In Boeng's battle with Airbus over supremacy in the global aviation market, China is a key prize. Expected to become the world's largest aviation market by the mid-2020s, the world's second-largest economy is expected to buy some 7,690 planes.

According to Boeing marketing chief Randy Tinseth, the new plane would be a boon for China, which he says has "misused" wide-body planes on these types of medium-length routes.

"China is a little bit unique in that it has misused a lot of wide-body planes," Tinseth said on the sidelines of an aviation conference on the trade initiative. "A middle-of-the-market airplane would better allow them to optimise that process, so it’s an opportunity in China, no question."

"For a middle-of-the-market airplane, 40 per cent of the market in general is in Asia, and 40 per cent of the demand for a new mid-sized aircraft would be here as well. There is no mystery there," Tinseth said.

Tinseth added that Boeing's timeline would involve getting the new plane in the air some time during the middle of the next decade. Then again, it's also possible that China's home-grown rival Comac could dominate this market as it seeks to become a "third option" challenging both Boeing and Airbus. Though involving Comac in the production of such a plane could give Boeing an edge.

Another challenge for Boeing is the trade war. Despite opening a delivery center at Zhoushan in Zhejiang province to focus on assembling the 737, Boeing hasn't secured an order from China since late 2017, before trade tensions between the US and China flared. Meanwhile, Airbus last month secured a $33 billion order for 300 planes.

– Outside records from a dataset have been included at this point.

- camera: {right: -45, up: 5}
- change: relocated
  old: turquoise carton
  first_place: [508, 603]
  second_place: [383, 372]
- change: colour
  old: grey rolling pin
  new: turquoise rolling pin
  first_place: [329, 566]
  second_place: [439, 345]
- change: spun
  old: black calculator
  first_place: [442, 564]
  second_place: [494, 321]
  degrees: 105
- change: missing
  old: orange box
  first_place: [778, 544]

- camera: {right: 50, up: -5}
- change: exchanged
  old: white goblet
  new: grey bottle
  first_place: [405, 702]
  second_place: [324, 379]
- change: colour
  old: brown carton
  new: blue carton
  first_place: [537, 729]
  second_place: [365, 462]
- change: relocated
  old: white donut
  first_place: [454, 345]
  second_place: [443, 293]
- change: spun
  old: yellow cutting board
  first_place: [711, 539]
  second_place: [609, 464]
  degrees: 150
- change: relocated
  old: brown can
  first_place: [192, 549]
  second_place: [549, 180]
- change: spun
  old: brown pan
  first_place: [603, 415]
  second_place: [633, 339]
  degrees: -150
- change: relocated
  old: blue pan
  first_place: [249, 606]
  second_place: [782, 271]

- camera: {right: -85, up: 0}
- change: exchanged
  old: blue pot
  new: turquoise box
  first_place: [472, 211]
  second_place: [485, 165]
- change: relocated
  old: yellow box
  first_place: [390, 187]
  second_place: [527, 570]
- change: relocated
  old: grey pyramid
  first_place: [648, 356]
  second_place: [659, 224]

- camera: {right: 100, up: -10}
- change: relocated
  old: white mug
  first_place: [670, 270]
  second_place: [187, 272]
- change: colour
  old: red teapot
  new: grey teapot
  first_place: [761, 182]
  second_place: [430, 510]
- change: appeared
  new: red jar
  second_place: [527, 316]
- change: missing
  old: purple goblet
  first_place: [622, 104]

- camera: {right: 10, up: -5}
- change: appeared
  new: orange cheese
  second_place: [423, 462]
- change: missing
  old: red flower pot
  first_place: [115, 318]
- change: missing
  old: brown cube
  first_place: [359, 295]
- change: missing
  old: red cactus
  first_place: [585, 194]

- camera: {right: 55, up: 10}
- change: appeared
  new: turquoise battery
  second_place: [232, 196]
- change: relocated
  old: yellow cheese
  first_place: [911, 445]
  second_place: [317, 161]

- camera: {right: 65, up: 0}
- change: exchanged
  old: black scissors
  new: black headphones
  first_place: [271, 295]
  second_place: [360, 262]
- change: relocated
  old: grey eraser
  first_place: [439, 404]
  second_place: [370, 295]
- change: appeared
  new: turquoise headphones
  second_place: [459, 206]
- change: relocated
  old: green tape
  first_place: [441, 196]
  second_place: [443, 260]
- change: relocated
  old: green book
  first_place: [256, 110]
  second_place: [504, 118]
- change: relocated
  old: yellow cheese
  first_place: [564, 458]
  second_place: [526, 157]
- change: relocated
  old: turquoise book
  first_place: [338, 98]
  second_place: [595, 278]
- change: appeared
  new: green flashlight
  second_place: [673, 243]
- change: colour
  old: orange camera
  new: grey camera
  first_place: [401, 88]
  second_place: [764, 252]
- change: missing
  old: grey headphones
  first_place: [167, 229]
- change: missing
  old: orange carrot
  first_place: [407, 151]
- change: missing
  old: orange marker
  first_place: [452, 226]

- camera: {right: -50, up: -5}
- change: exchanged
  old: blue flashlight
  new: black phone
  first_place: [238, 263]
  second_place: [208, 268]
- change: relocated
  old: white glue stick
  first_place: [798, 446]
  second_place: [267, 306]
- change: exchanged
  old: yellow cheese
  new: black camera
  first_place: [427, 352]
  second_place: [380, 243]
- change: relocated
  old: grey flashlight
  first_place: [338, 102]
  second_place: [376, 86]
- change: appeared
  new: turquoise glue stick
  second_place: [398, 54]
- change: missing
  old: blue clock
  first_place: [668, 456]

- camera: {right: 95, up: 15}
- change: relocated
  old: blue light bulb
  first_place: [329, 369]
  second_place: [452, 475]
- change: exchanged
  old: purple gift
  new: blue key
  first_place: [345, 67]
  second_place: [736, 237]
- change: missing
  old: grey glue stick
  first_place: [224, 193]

Cathay Pacific Airways, one of Asia’s biggest carriers and Hong Kong’s flagship airline, said a medium-haul plane might not be necessary due to limited appetite for new flights along belt and road routes, but this was in part because many governments in Central Asia have been stingy about handing out flying rights to foreign airlines. And as economic growth increases, that demand would likely rise.

But if Boeing can't convince the world that its planes are safe, or if the Trump administration fails to secure a trade deal with China, the 797 could be dead before it ever begins.